Can’t decide who to vote for in this contentious presidential election year?
Just go ahead and write in this name: Jack Aiello.
He’s not old enough to vote – or to be president – since he’s only 14. But he sounds just like Donald Trump and Bernie Sanders.
No, really. He sounds just like them.
Jack has been working on impressions since he was a little boy.
“He’s been doing them since he was very young — family members, teachers, he even makes up his own silly voices and he’s been doing that for a very long time,” his mother, Carla Aiello, told WMAQ-TV in Chicago.
So when he got a shot at delivering a speech at his eighth-grade graduation from Thomas Middle School in Arlington Heights in Chicago’s Northwest suburbs, he knew exactly what to do.
He delivered it using the mannerisms and voices of Trump, Sanders, Hillary Clinton and Ted Cruz. He threw in President Barack Obama, too.
Jack’s eight-minute speech has gone viral, watched more than 1 million times on YouTube where it showed up last week.

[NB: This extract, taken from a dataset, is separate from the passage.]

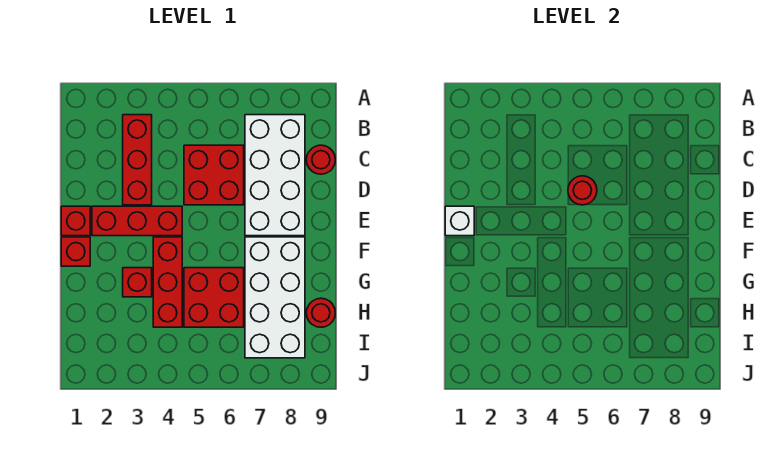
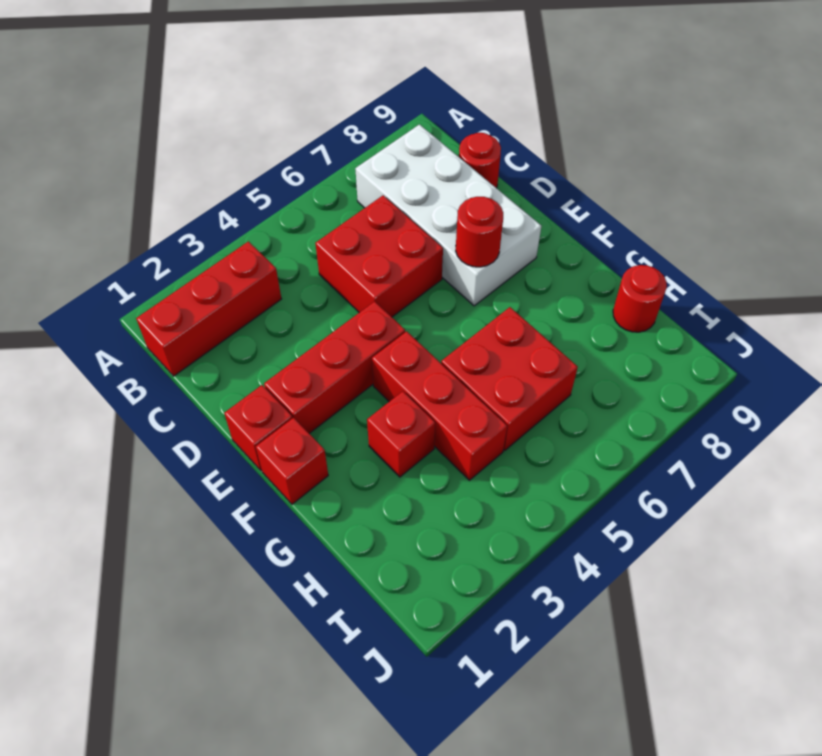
red brick B3:D3 level 1 -> red brick B1:B3 level 1
red round brick D5 level 2 -> red round brick E7 level 2
white brick E1 level 2 -> none
white brick F7:I8 level 1 -> none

Jack has been interested in politics for a while now, dad John Aiello told ABC, and has “picked up phrases and mannerisms of the candidates” as he’s watched election coverage this year.
Jack started the speech with Trump.
“We’re learning languages from Spain, from France, from Germany and China,” he said. “You know, people say I don’t like China, I love China. I mean, I love China. I mean, I have so many terrific friends in China. But I took Spanish and let me just tell you, by the way, that it was fantastic. Muy fantastico.”
As Cruz he said, “Let me start by saying this: God bless the great school of Thomas!”
As Sanders he ranted about how it’s unfair that students have to pay for cinnamon rolls in the school cafeteria.
“Why should students have to pay for their own cinnamon rolls? Doesn’t make any sense,” he railed. “What we need is a cinnamon roll revolution!”
The audience gave Jack a standing ovation as he wrapped up, still as Sanders, with this: “As far as schools go, TMS is in the top one half of one half of one percent of schools in the entire country.”
Jack hopes to meet his idol, “Saturday Night Live” alum Dana Carvey, who recently launched
a new competition showfor amateur impressionists.
“If you were to ask him what he really wants to do, he really truly does want to be president someday. He feels a great desire to be a leader,” said John Aiello. “A politician or a comedian, which the lines do sometimes blur.’